[Saved entries]
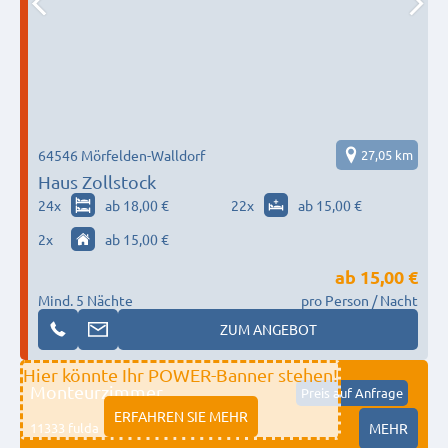
64546 Mörfelden-Walldorf
27,05 km
Haus Zollstock
24
x
ab 18,00 €
22
x
ab 15,00 €
2
x
ab 15,00 €
ab
15,00 €
Mind. 5 Nächte
pro Person / Nacht
ZUM ANGEBOT
Hier könnte Ihr POWER-Banner stehen!
Monteurzimmer
Preis auf Anfrage
ERFAHREN SIE MEHR
11333 fulda
MEHR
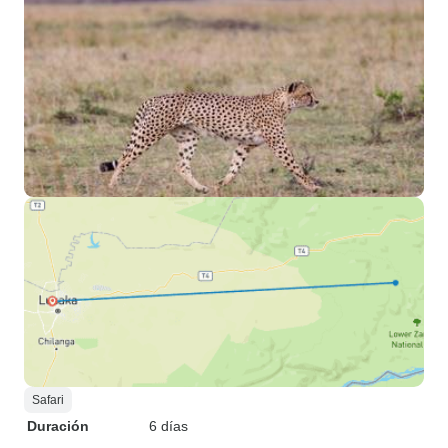
Safari
Duración
6 días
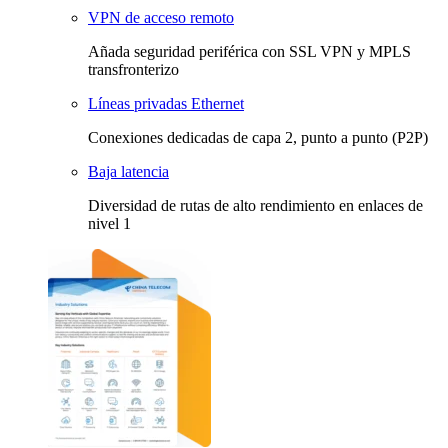
VPN de acceso remoto
Añada seguridad periférica con SSL VPN y MPLS
transfronterizo
Líneas privadas Ethernet
Conexiones dedicadas de capa 2, punto a punto (P2P)
Baja latencia
Diversidad de rutas de alto rendimiento en enlaces de
nivel 1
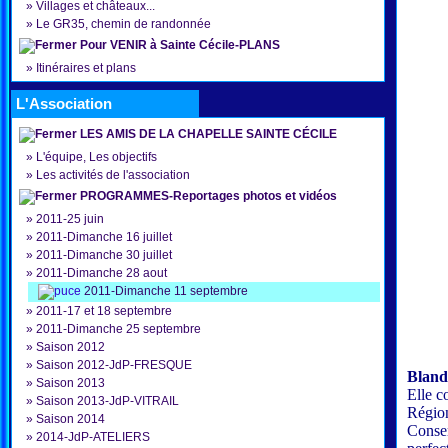
»
Villages et châteaux...
»
Le GR35, chemin de randonnée
Pour VENIR à Sainte Cécile-PLANS
»
Itinéraires et plans
L'Association
LES AMIS DE LA CHAPELLE SAINTE CÉCILE
»
L'équipe, Les objectifs
»
Les activités de l'association
PROGRAMMES-Reportages photos et vidéos
»
2011-25 juin
»
2011-Dimanche 16 juillet
»
2011-Dimanche 30 juillet
»
2011-Dimanche 28 aout
2011-Dimanche 11 septembre
»
2011-17 et 18 septembre
»
2011-Dimanche 25 septembre
»
Saison 2012
»
Saison 2012-JdP-FRESQUE
Bland
»
Saison 2013
Elle c
»
Saison 2013-JdP-VITRAIL
Région
»
Saison 2014
Conser
»
2014-JdP-ATELIERS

**What you need to do:**
Please reproduce every line of text in the listing above word for word, from start to finish, leaving out the pictures.

**Response box:**
64546 Mörfelden-Walldorf
27,05 km
Haus Zollstock
24
x
ab 18,00 €
22
x
ab 15,00 €
2
x
ab 15,00 €
ab
15,00 €
Mind. 5 Nächte
pro Person / Nacht
ZUM ANGEBOT
Hier könnte Ihr POWER-Banner stehen!
Monteurzimmer
Preis auf Anfrage
ERFAHREN SIE MEHR
11333 fulda
MEHR
Safari
Duración
6 días
VPN de acceso remoto
Añada seguridad periférica con SSL VPN y MPLS
transfronterizo
Líneas privadas Ethernet
Conexiones dedicadas de capa 2, punto a punto (P2P)
Baja latencia
Diversidad de rutas de alto rendimiento en enlaces de
nivel 1
»
Villages et châteaux...
»
Le GR35, chemin de randonnée
Pour VENIR à Sainte Cécile-PLANS
»
Itinéraires et plans
L'Association
LES AMIS DE LA CHAPELLE SAINTE CÉCILE
»
L'équipe, Les objectifs
»
Les activités de l'association
PROGRAMMES-Reportages photos et vidéos
»
2011-25 juin
»
2011-Dimanche 16 juillet
»
2011-Dimanche 30 juillet
»
2011-Dimanche 28 aout
2011-Dimanche 11 septembre
»
2011-17 et 18 septembre
»
2011-Dimanche 25 septembre
»
Saison 2012
»
Saison 2012-JdP-FRESQUE
Bland
»
Saison 2013
Elle c
»
Saison 2013-JdP-VITRAIL
Région
»
Saison 2014
Conser
»
2014-JdP-ATELIERS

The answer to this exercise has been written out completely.